Here he is with his face:







It's not the greatest head but I think it is normal-looking, and I have to note that his neck muscling is much finer now than it is in this picture (the clerk saw him this week). Thank you for posting...too bad I will probably never do hunters lol


----------



## upnover

Barry Goden- 'Hunters' is an english discipline in America that is BASED off of hunting. 



roro said:


> Thank you for the feedback, but can anybody tell me what an ideal hunter horse has? Not in comparison to my horse but just in general?


The vast majority of what a hunter judge looks for is movement, soundness, jumping style, and attitude. The movement (very important) should be a long low with a floating sweepy stride that moves from his shoulder (instead of just elbow) wiht little to no knee action (meaning, doesn't really bend his knees). Should push off well with his hind end and little hock action as well. His strides should be fluid and supple with no lameness. His head should go in a nicely relaxed carriage that's not too high or too low. He should have a happy easy going disposition that's attentive to your aids, appears to be easy to ride, no pinned ears or angry tail swishing. His jump should have plenty of bascule (nice arc, isn't flat), bring his knees up high and even (hanging knees is a big no-no, so is uneven knees), uses his hind end well over the fence. A MAJOR part of what a judge looks for is pace and distance to the fences. Every step should be the same rhythm (not too fast or slow), and the jump is just like another stride without breaking that rhythm. Chipping in (leaving too close to the fence) or leaving long (leaving too far) will make you lose lots of points. It's important to make everything as fluid as possible so you must be on the correct lead. if your horse lands on the wrong lead you must change it with a flying change. Breaking down to a trot (at any point) puts you from a score of 100 (perfect) to an automatically 50, regardless of how the rest of your course goes. 

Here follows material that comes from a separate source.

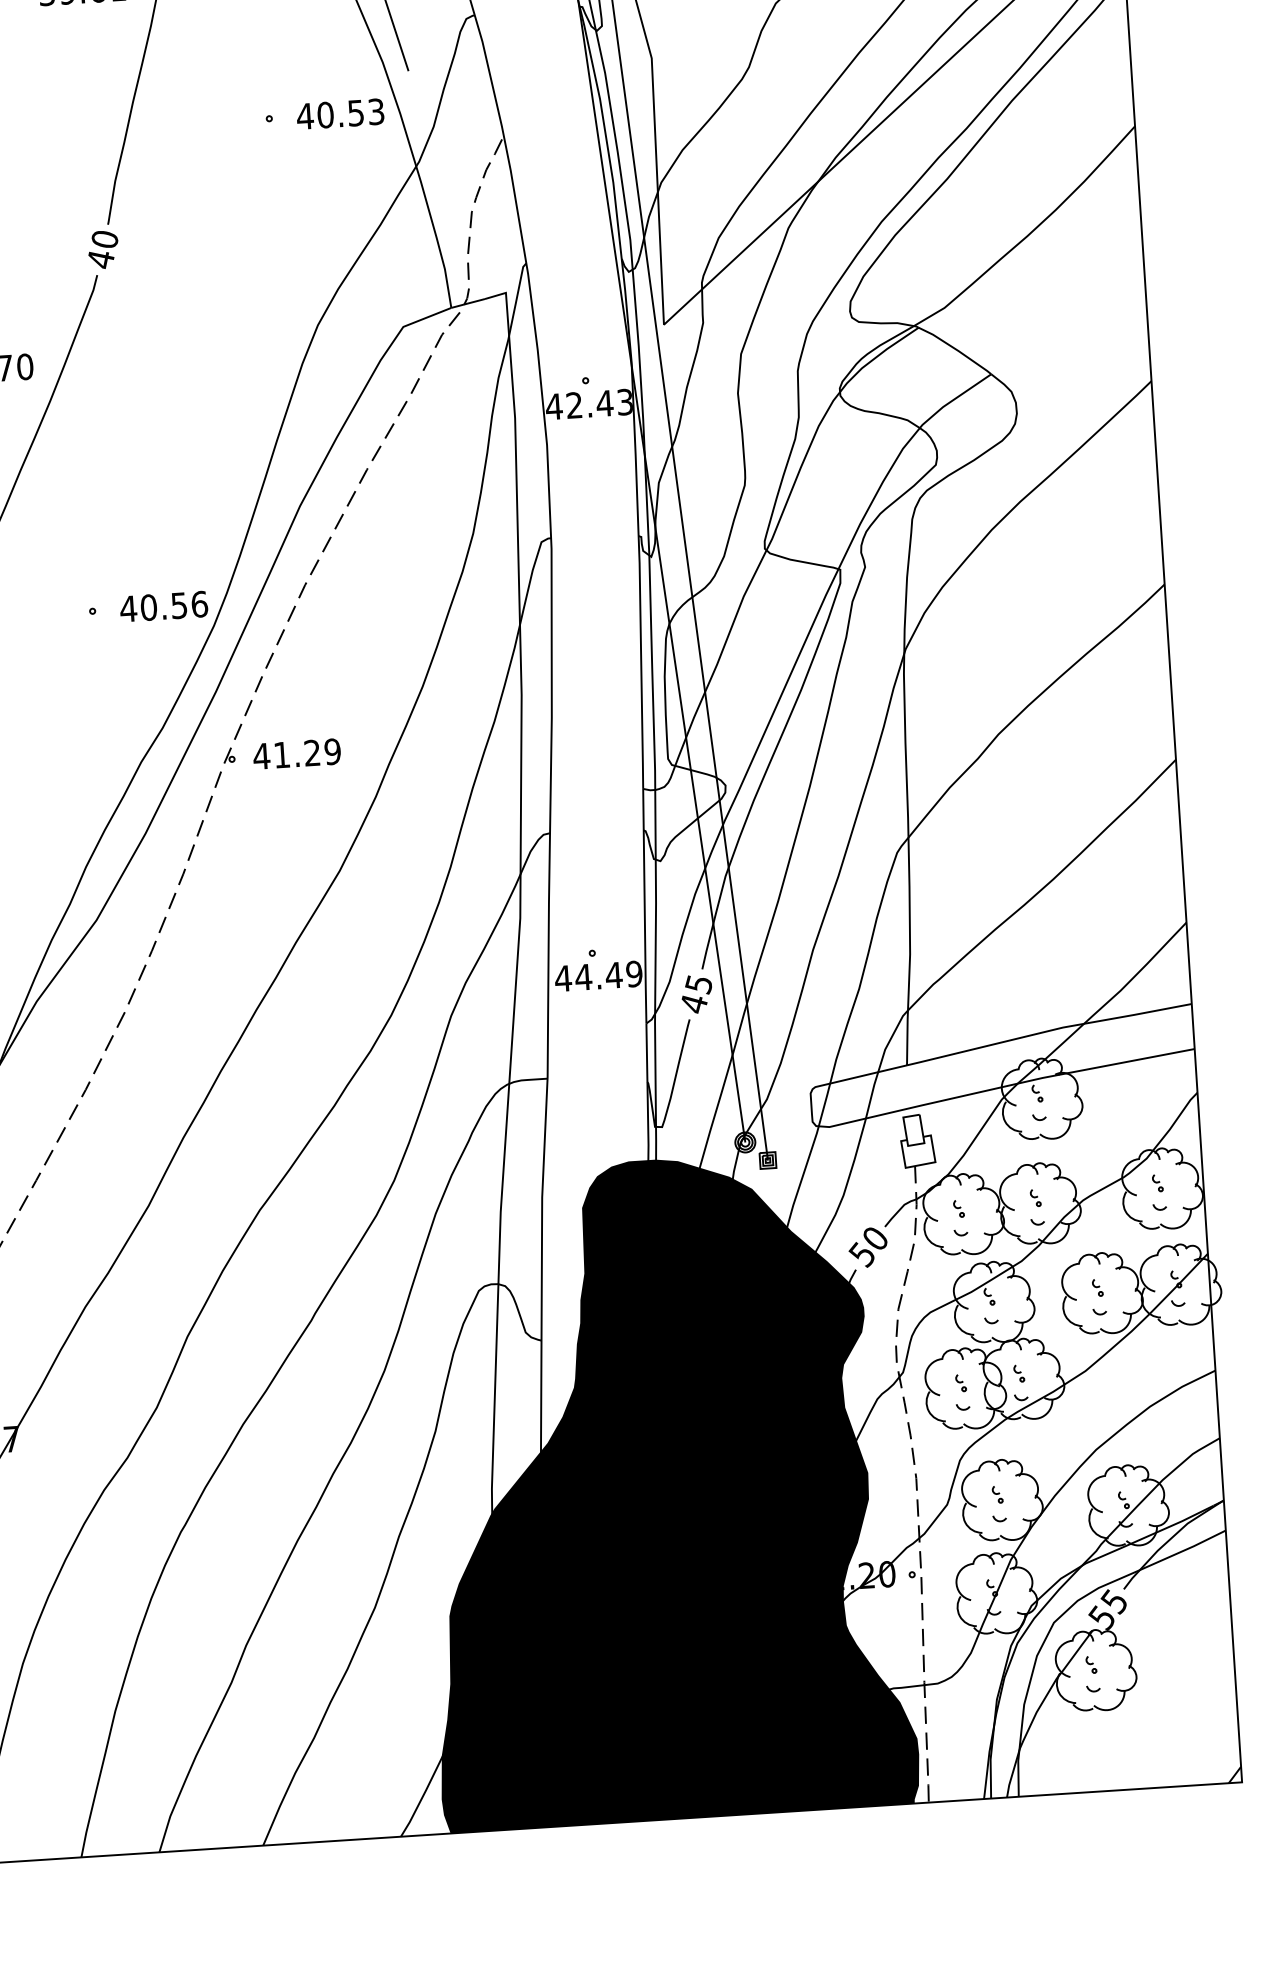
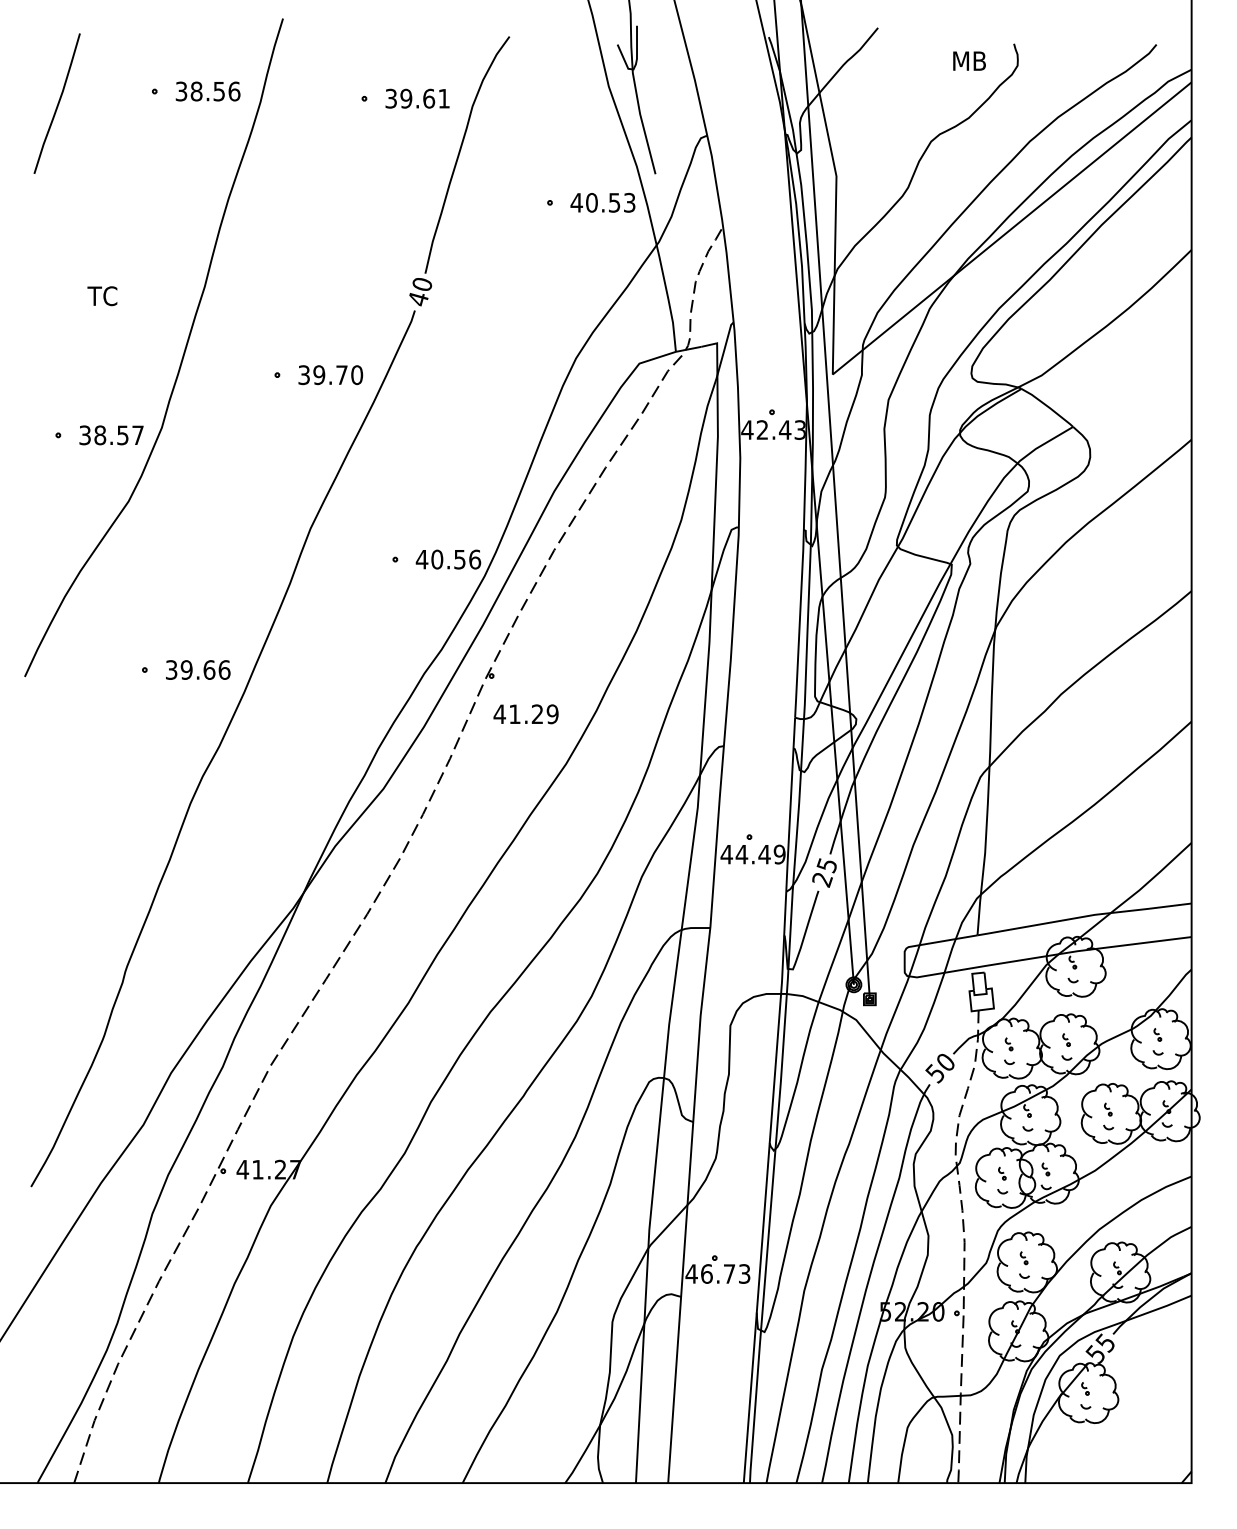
text: (296, 754) -> (525, 714), moved
text: (694, 1005) -> (822, 880), 45 -> 25
fill: (660, 1490) -> (774, 1238), removed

While conformation is important it's not the MOST important (unless you're doing a conformational class, the vast majority of divisions aren't). That's why it's ridiculous that someone looked at a picture of your horse and said it couldn't do the hunters. Turn out (cleanliness, braids, clipped, clean well fitting tack, etc) is also important. If it ever comes down to a tie between your horse and another, the judge will pick the better turned out horse. However, if an unbraided horse is hands down the best mover? He'll pin higher then the best turned out horse in the ring.


----------



## upnover

TroubledTB- Rox Dene is BEAUTIFUL. Yes, I would say she has the look of an ideal hunter.


----------



## SuperStarsSugar

I can kind of see where she's coming from, in that he does look MORE like a dressage horse or jumper than he does a hunter, simply because he's not as rounded or refined as the ideal hunter, but to me, he looks like he would make a fantastic hunter even in the upper levels.


----------